In der Zeit des Nationalsozialismus gab es nur vereinzelt illegale Feiern zur Jugendweihe und auch nach 1945 hielt sich das Interesse an der Jugendweihe in Grenzen. Nach der Teilung Deutschlands erlebte die Jugendweihe unterschiedliche Entwicklungen. Während es in der Bundesrepublik nach wie vor Freidenker und Humanisten waren, die in größeren Städten Feiern zur Jugendweihe anboten, kam es in der DDR erst Anfang der fünfziger Jahre zu einer Wiederbelebung dieser Feierform. In Städten und Gemeinden wurden Jugendweiheausschüsse gebildet, die Schüler der achten Klassen nahmen an Jugendstunden teil, um sich auf die Feiern vorzubereiten.
Zunehmend mischten sich Staat und Partei ein, den Jugendlichen wurde ein Gelöbnis auf die DDR und den Sozialismus abverlangt. Wenngleich auch die Teilnahme an der Jugendweihe freiwillig war, so galt als Außenseiter, wer sich nicht für sie entschied. In etlichen Fällen hing von der Teilnahme an der Jugendweihe sogar die spätere berufliche Entwicklung ab. Das alles änderte sich 1989/90. Frauen und Männer, die die Tradition der Jugendweihe am Leben erhalten wollten, gründeten im Dezember 1990 den Interessenverein humanistische Jugendarbeit und Jugendweihe Mecklenburg-Vorpommern e.V. Vereinsziel war und ist es, jungen Leuten und ihren Familien, die es wollen, Feiern zur Jugendweihe zu ermöglichen.

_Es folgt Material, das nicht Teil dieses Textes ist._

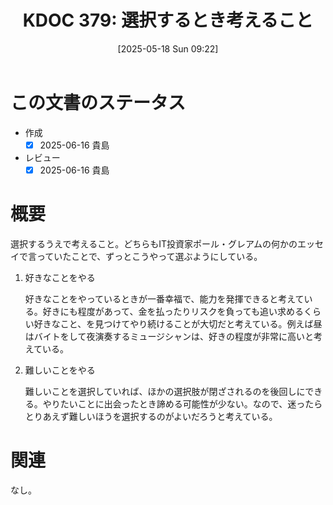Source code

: :properties:
:ID: 20250518T092255
:mtime:    20250616194404
:ctime:    20250518092310
:end:
#+title:      KDOC 379: 選択するとき考えること
#+date:       [2025-05-18 Sun 09:22]
#+filetags:   :essay:
#+identifier: 20250518T092255

* この文書のステータス
- 作成
  - [X] 2025-06-16 貴島
- レビュー
  - [X] 2025-06-16 貴島

* 概要
選択するうえで考えること。どちらもIT投資家ポール・グレアムの何かのエッセイで言っていたことで、ずっとこうやって選ぶようにしている。

1. 好きなことをやる

  好きなことをやっているときが一番幸福で、能力を発揮できると考えている。好きにも程度があって、金を払ったりリスクを負っても追い求めるくらい好きなこと、を見つけてやり続けることが大切だと考えている。例えば昼はバイトをして夜演奏するミュージシャンは、好きの程度が非常に高いと考えている。

2. 難しいことをやる

   難しいことを選択していれば、ほかの選択肢が閉ざされるのを後回しにできる。やりたいことに出会ったとき諦める可能性が少ない。なので、迷ったらとりあえず難しいほうを選択するのがよいだろうと考えている。

* 関連
なし。
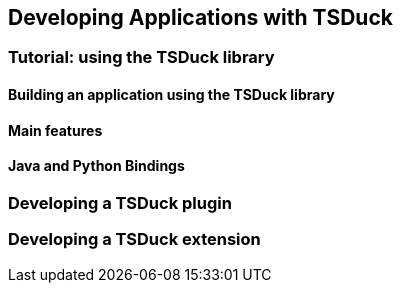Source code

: //----------------------------------------------------------------------------
//
// TSDuck - The MPEG Transport Stream Toolkit
// Copyright (c) 2005-2024, Thierry Lelegard
// BSD-2-Clause license, see LICENSE.txt file or https://tsduck.io/license
//
//----------------------------------------------------------------------------

[#chap-application]
== Developing Applications with TSDuck

=== Tutorial: using the TSDuck library

==== Building an application using the TSDuck library

==== Main features

==== Java and Python Bindings

=== Developing a TSDuck plugin

=== Developing a TSDuck extension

Mit der freiwilligen Teilnahme an Feiern zur Jugendweihe wird öffentlich und symbolisch im Kreis der Familie Abschied von der Kindheit genommen und der Eintritt in den neuen Lebensabschnitt würdig begangen. Berufs- und Laienkünstler des Landes gestalten dazu zwischen April und Juni festliche Programme. Persönlichkeiten des öffentlichen Lebens sprechen zu den Jugendlichen und ihren Gästen, ein Geschenkbuch macht mit der Heimat Mecklenburg-Vorpommern bekannt.

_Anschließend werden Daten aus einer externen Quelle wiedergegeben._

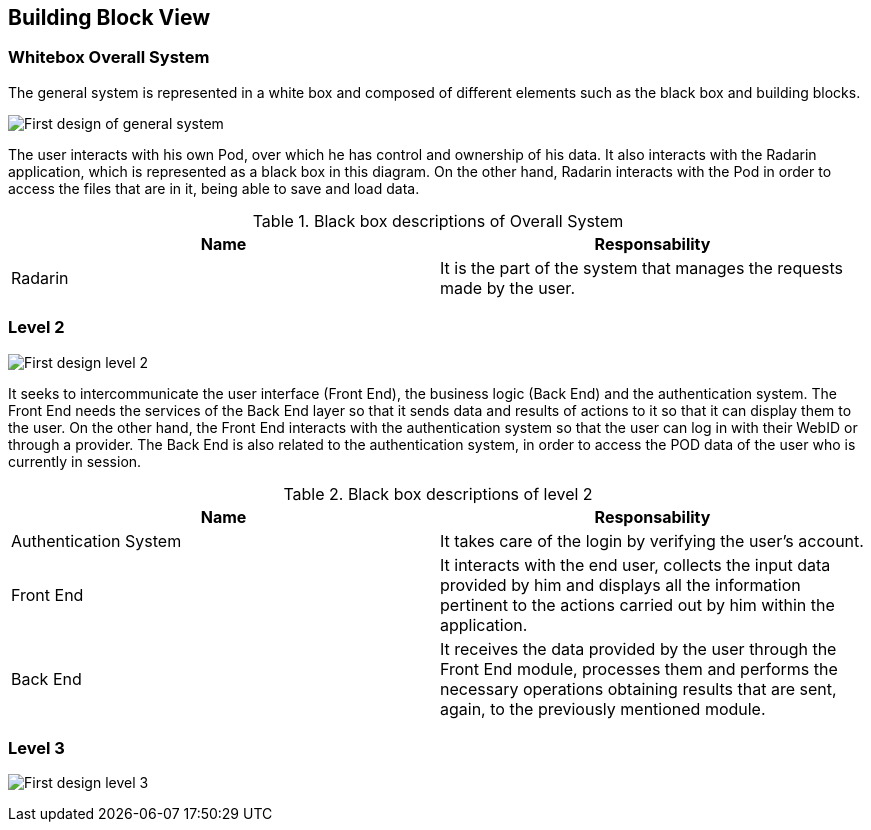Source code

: [[section-building-block-view]]


== Building Block View


=== Whitebox Overall System

The general system is represented in a white box and composed of different elements such as the black box and building blocks.

image:05_diagrama_level1.png["First design of general system"]

The user interacts with his own Pod, over which he has control and ownership of his data. It also interacts with the Radarin application, which is represented as a black box in this diagram. On the other hand, Radarin interacts with the Pod in order to access the files that are in it, being able to save and load data.


.Contained blackboxes
  
[options="header"]
.Black box descriptions of Overall System 
|===
|Name|Responsability
|Radarin|It is the part of the system that manages the requests made by the user.
|===

=== Level 2

image:05_diagrama_level2.png["First design level 2"]

It seeks to intercommunicate the user interface (Front End), the business logic (Back End) and the authentication system. The Front End needs the services of the Back End layer so that it sends data and results of actions to it so that it can display them to the user.
On the other hand, the Front End interacts with the authentication system so that the user can log in with their WebID or through a provider. The Back End is also related to the authentication system, in order to access the POD data of the user who is currently in session.

.Contained blackboxes

[options="header"]
.Black box descriptions of level 2
|===
|Name|Responsability
|Authentication System | It takes care of the login by verifying the user's account.
|Front End | It interacts with the end user, collects the input data provided by him and displays all the information pertinent to the actions carried out by him within the application.
|Back End | It receives the data provided by the user through the Front End module, processes them and performs the necessary operations obtaining results that are sent, again, to the previously mentioned module.
|===

=== Level 3

image:05_diagrama_level3.png["First design level 3"]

Mitglieder und Mitarbeiter des Vereins, ehrenamtliche Helfer und Freunde der Jugendweihe sind gemeinsam darauf bedacht, diesen Tag zu einem unvergessenen Erlebnis werden zu lassen. Damit entspricht der Interessenverein den Bedürfnissen vieler Eltern, das Fest der Jugendweihe als Fest der Familie zu erhalten.

Als öffentlich anerkannter Träger der freien Jugendhilfe bietet der gemeinnützige Verein zudem Veranstaltungen der offenen Jugendarbeit an. Diese können alle Mädchen und Jungen nutzen, egal, ob sie sich für eine Feier zur Jugendweihe entscheiden oder nicht.